Submitted to: Soil and Water Conservation Society
Publication Type: Abstract Only
Publication Acceptance Date: 3/16/2011
Publication Date: 4/1/2011
Citation: Steiner, J.L., Walthall, C.L., Sadler, E.J., Hatfield, J.L., Wilson, G.J. 2011. Data access and interchange in agronomic and natural resources management [abstract]. Soil and Water Conservation Society, Modeling Summit, March 29-31, 2011, Denver, Colorado. http://www.swcs.org/index.cfm?nodeID=31752&audienceID=1.
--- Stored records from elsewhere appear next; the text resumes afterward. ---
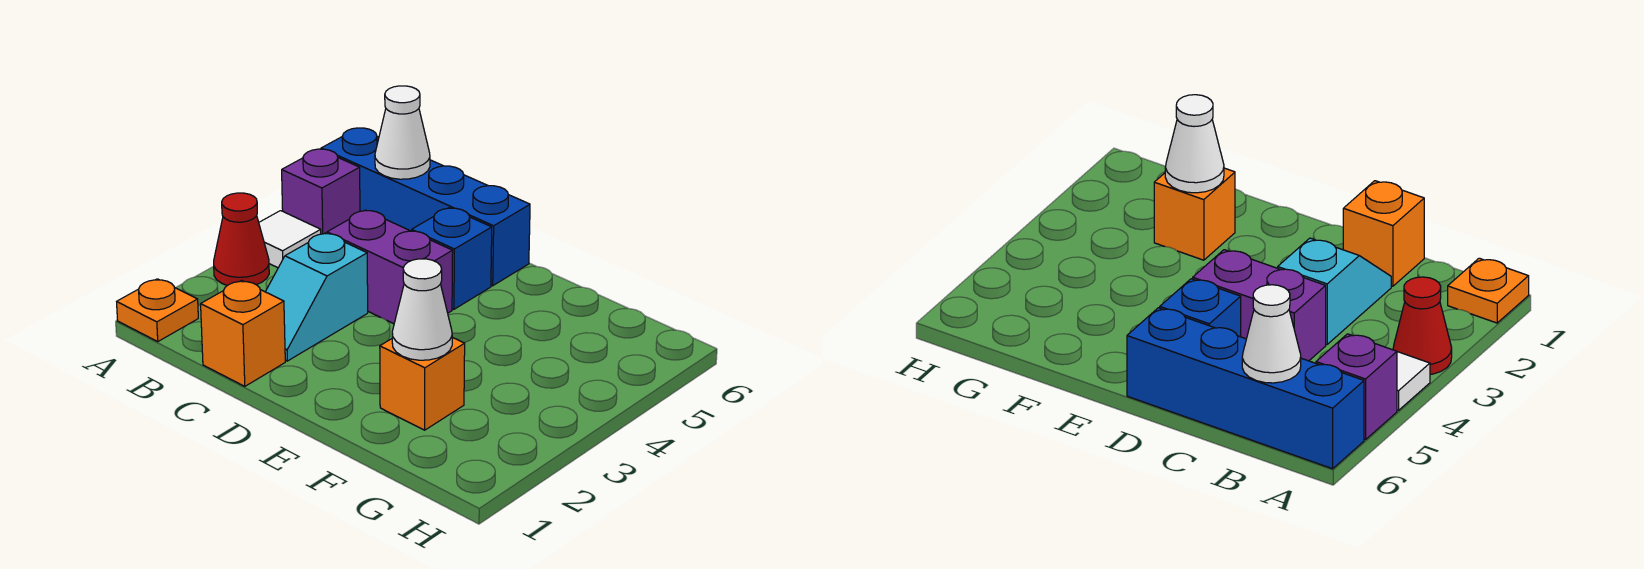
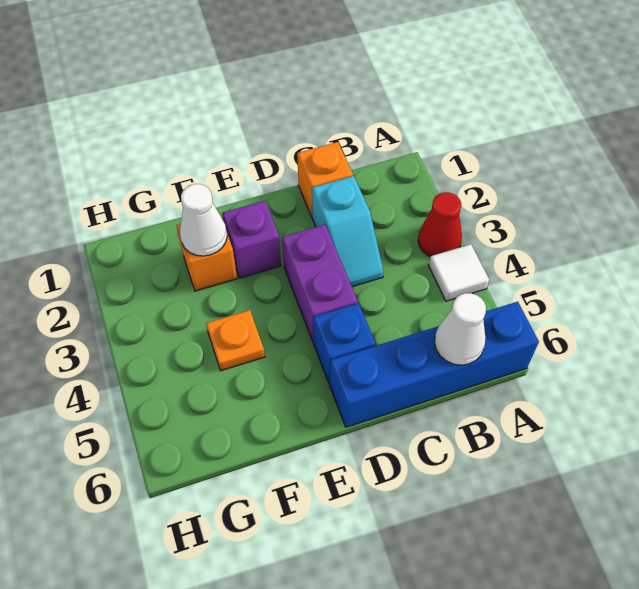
orange 1x1 plate [117,279,198,341] -> orange 1x1 plate moved to [206,310,265,371]
purple 1x1 brick [282,149,360,234] -> purple 1x1 brick moved to [222,201,281,278]
cyan 1x2 slope [266,233,368,361] -> cyan 1x2 slope turned to [312,176,384,287]
purple 1x2 brick [327,210,453,324] -> purple 1x2 brick turned to [282,225,358,342]

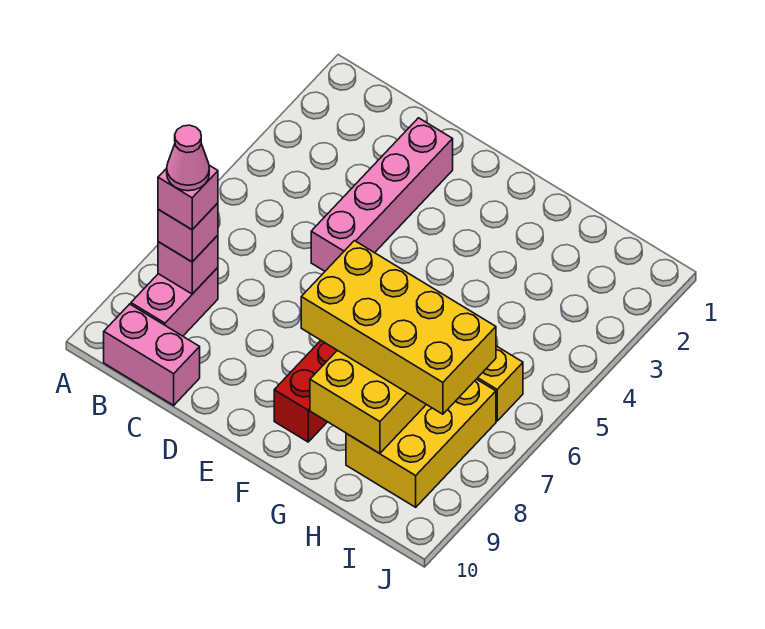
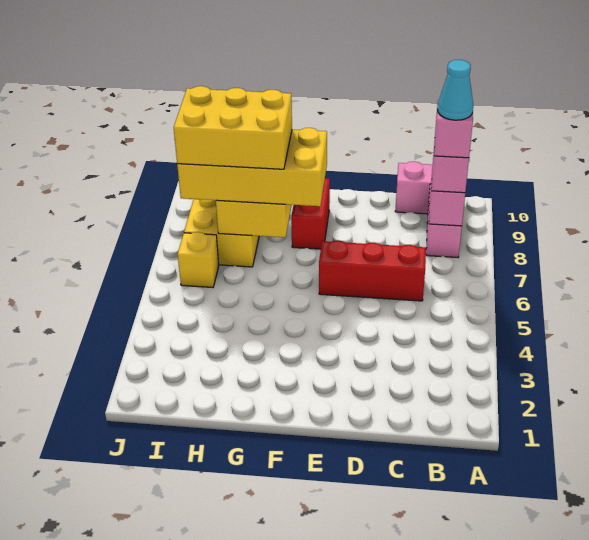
pink 1x1 cone [167,125,209,191] -> cyan 1x1 cone [437,60,473,120]
none -> red 1x3 brick [319,240,426,301]
pink 1x4 brick [311,118,453,271] -> none
none -> yellow 2x3 brick [174,86,292,169]

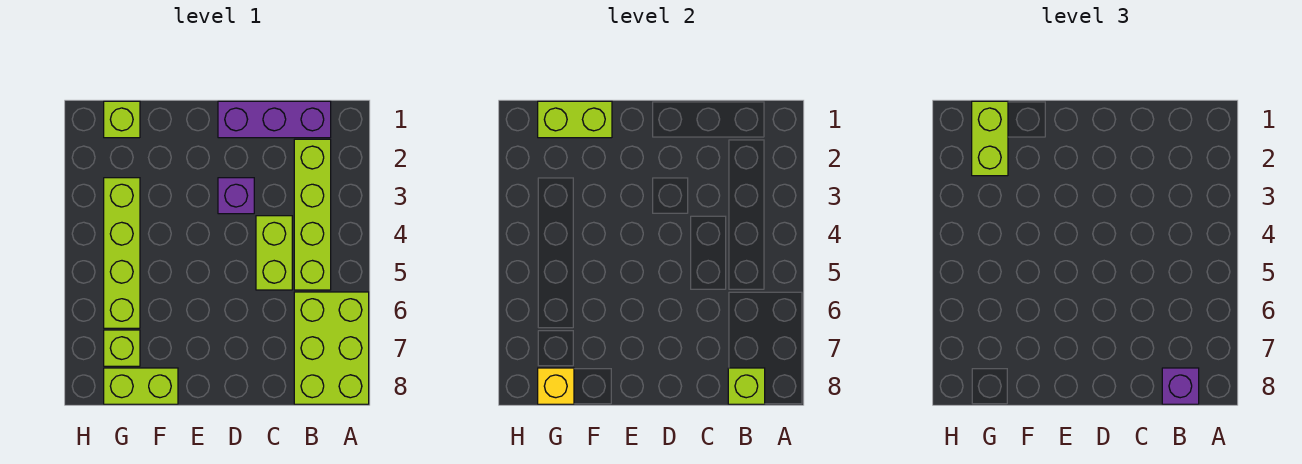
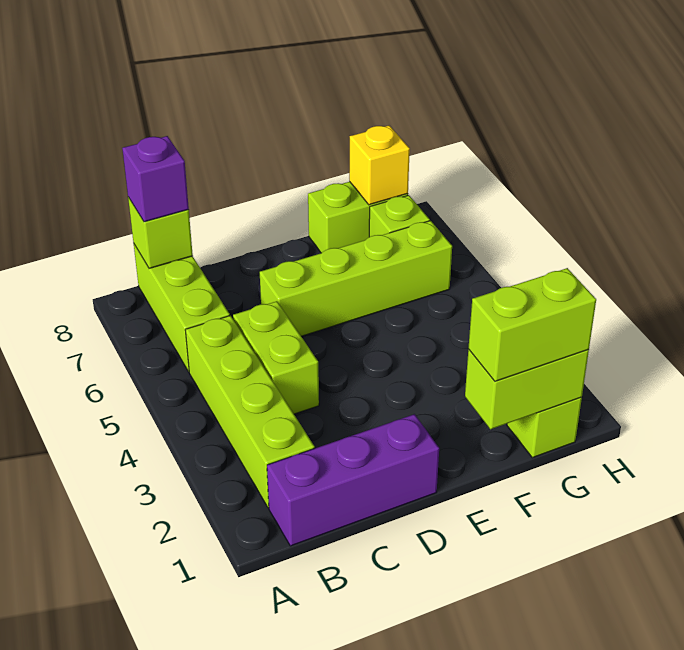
lime 2x3 brick [294,292,369,404] -> lime 1x3 brick [134,244,230,372]
purple 1x1 brick [218,178,254,214] -> none
lime 1x2 brick [972,101,1008,176] -> lime 1x2 brick turned to [468,268,596,381]
lime 1x4 brick [104,178,140,328] -> lime 1x4 brick turned to [260,221,452,336]

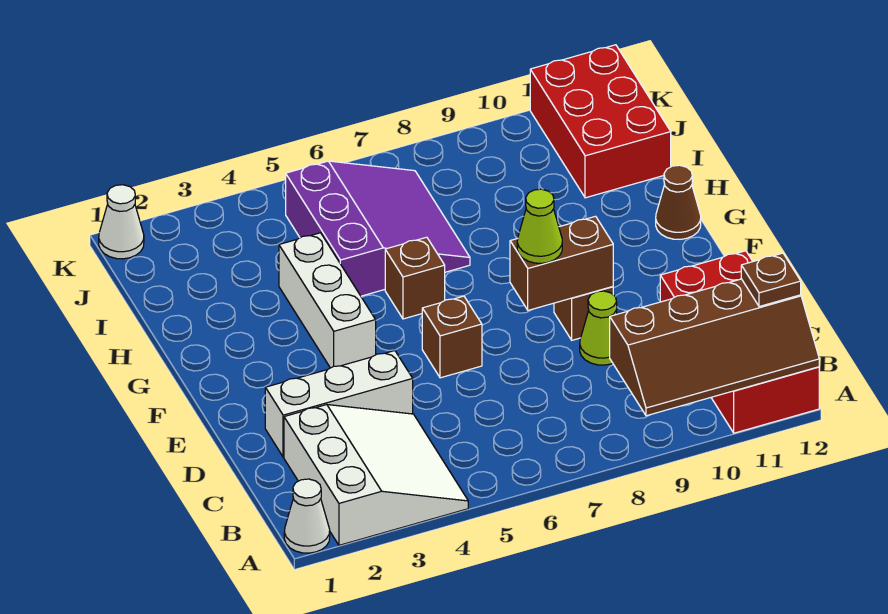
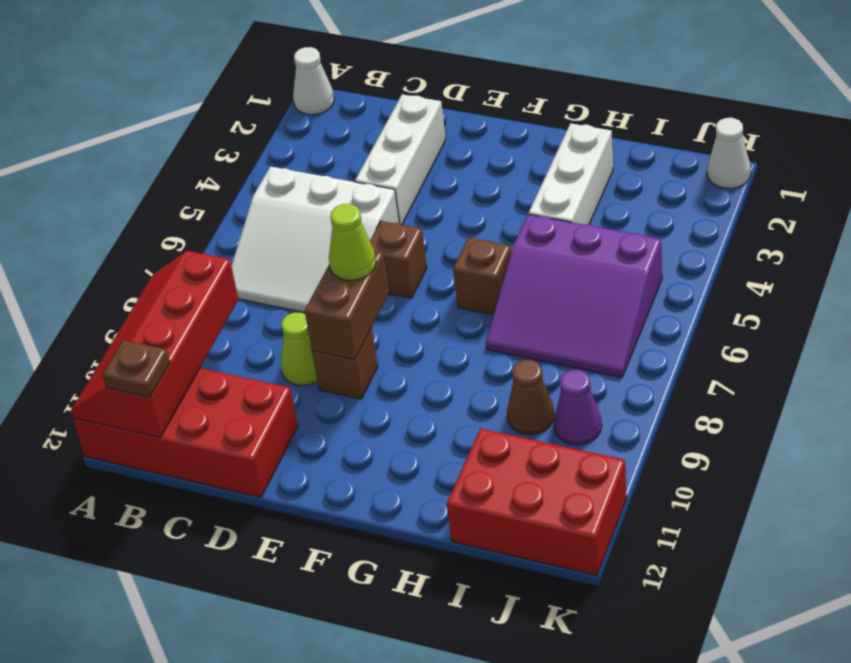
white 3x3 slope [284,405,468,545] -> white 3x3 slope moved to [231,166,399,312]
brown 2x4 slope [610,279,819,416] -> red 2x4 slope [71,251,238,438]
white 1x3 brick [279,233,376,368] -> white 1x3 brick turned to [529,123,613,225]
brown 1x1 cone [656,165,701,239] -> brown 1x1 cone moved to [507,360,554,435]
none -> purple 1x1 cone [554,370,602,445]

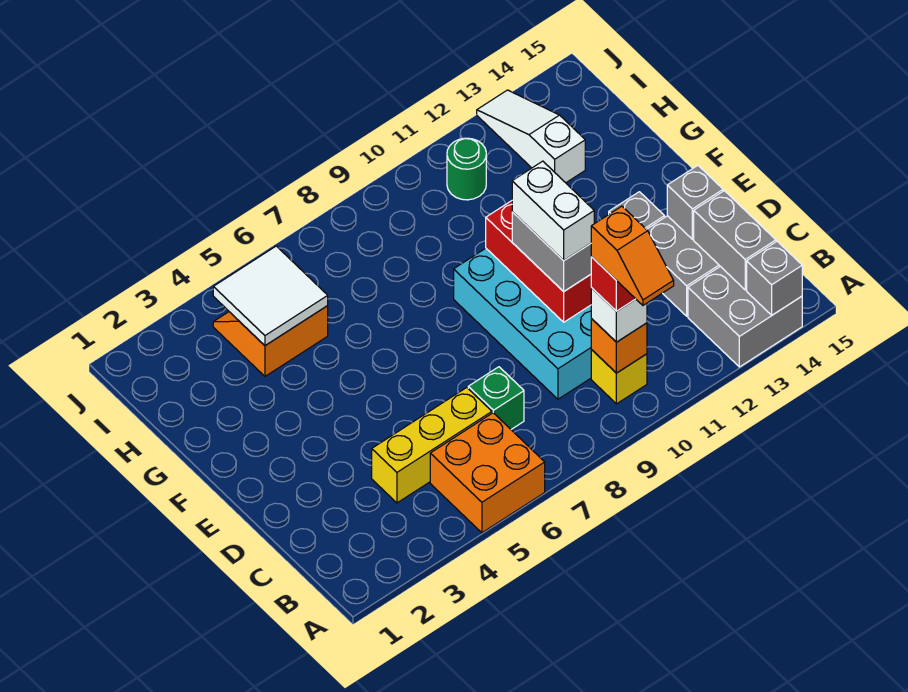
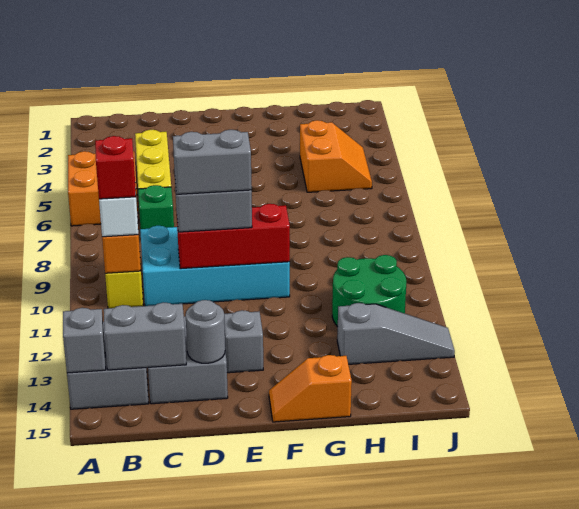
orange 1x2 slope [591,206,674,305] -> orange 1x2 slope moved to [269,355,352,422]
white 1x2 brick [512,161,594,261] -> grey 1x2 brick [173,130,252,194]
grey 1x1 brick [667,166,723,239] -> grey 1x1 round brick [186,300,225,363]
white 2x2 tile [213,246,328,346] -> none
white 1x3 slope [477,90,585,183] -> grey 1x3 slope [337,303,455,364]
green 1x1 round brick [447,138,486,200] -> green 2x2 round brick [332,255,406,327]

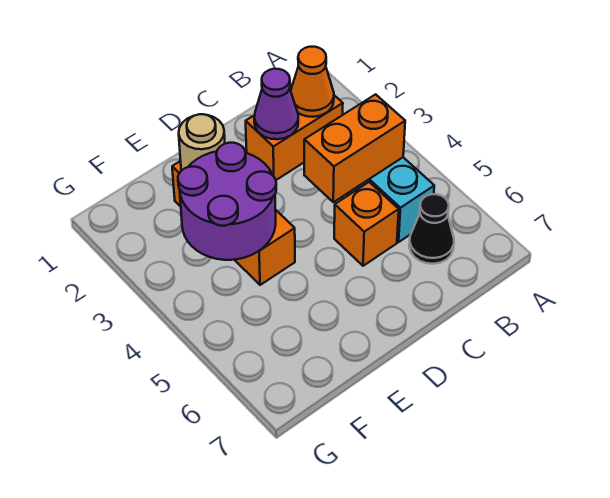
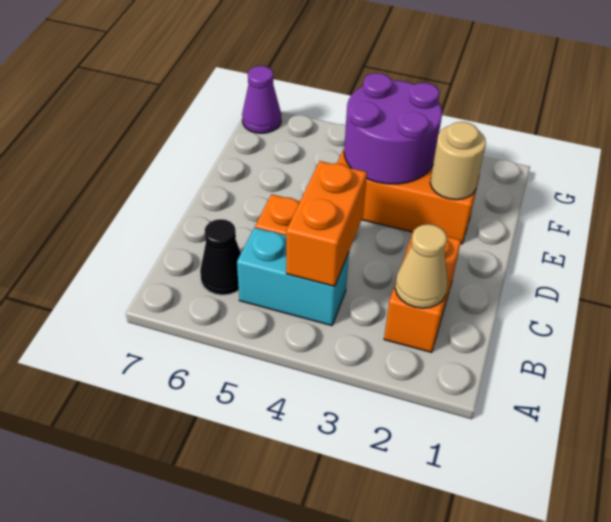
orange 1x1 cone [291,47,334,117] -> tan 1x1 cone [395,224,448,308]
purple 1x1 cone [254,69,298,139] -> purple 1x1 cone moved to [242,66,281,133]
Interpretive Summary: Abstract only.

Technical Abstract: Challenges related to agriculture and natural resource management have never been greater. Comprehensive agronomic and natural resources data relevant to climate change, food security, bioenergy, and sustainable water supply are rare and in demand. Data used for policy development must be rigorous and legally-defendable and there are legal and policy requirements for US Federal agencies to make data accessible to multiple stakeholders via digital portals. Data needs spans from those with national coverage, to site-specific research data essential for model development, calibration, and validation. Data are needed to represent temporal land use change, diversity of management within land use categories, ecological site descriptions for mixed land uses, and the level of detail across land use types – e.g. crop land, grazing land, wetlands, riparian areas, developed areas – should be balanced. We need incentives for providers of proprietary data to partner with external users to extract useful information while respecting privacy constraints. Data assimilation into models is an evolving technology with great potential to improve model sensitivity to land surface conditions and processes. Climate years represented in assessments should be defined, and climate data bases need systematic updates to maintain recency. Additionally, models need to represent impacts of extreme, versus, mean climate drivers. With increasing focus on optimization of multiple outputs, economic and non-economic criteria across field, farm, landscape scales must be included in modeling assessments. To attain linkage of multiple data sources needed for complex systems science, investments in data management infrastructure is needed along with professional credit for data providers. Many agencies are developing such infrastructure. Such efforts require partnerships to leverage resources, provide interoperability across data sources, and avoid duplication of efforts; support from top management levels; and engagement of scientists, information technologists, and librarians. Success strengthens research capacity, enhances collaborative opportunities for synthesis and integration analyses and development of decision support products for diverse stakeholders, increases return on investment, improves scientific credibility by documenting data quality, and provides accountability at the agency level for investment in research and monitoring programs.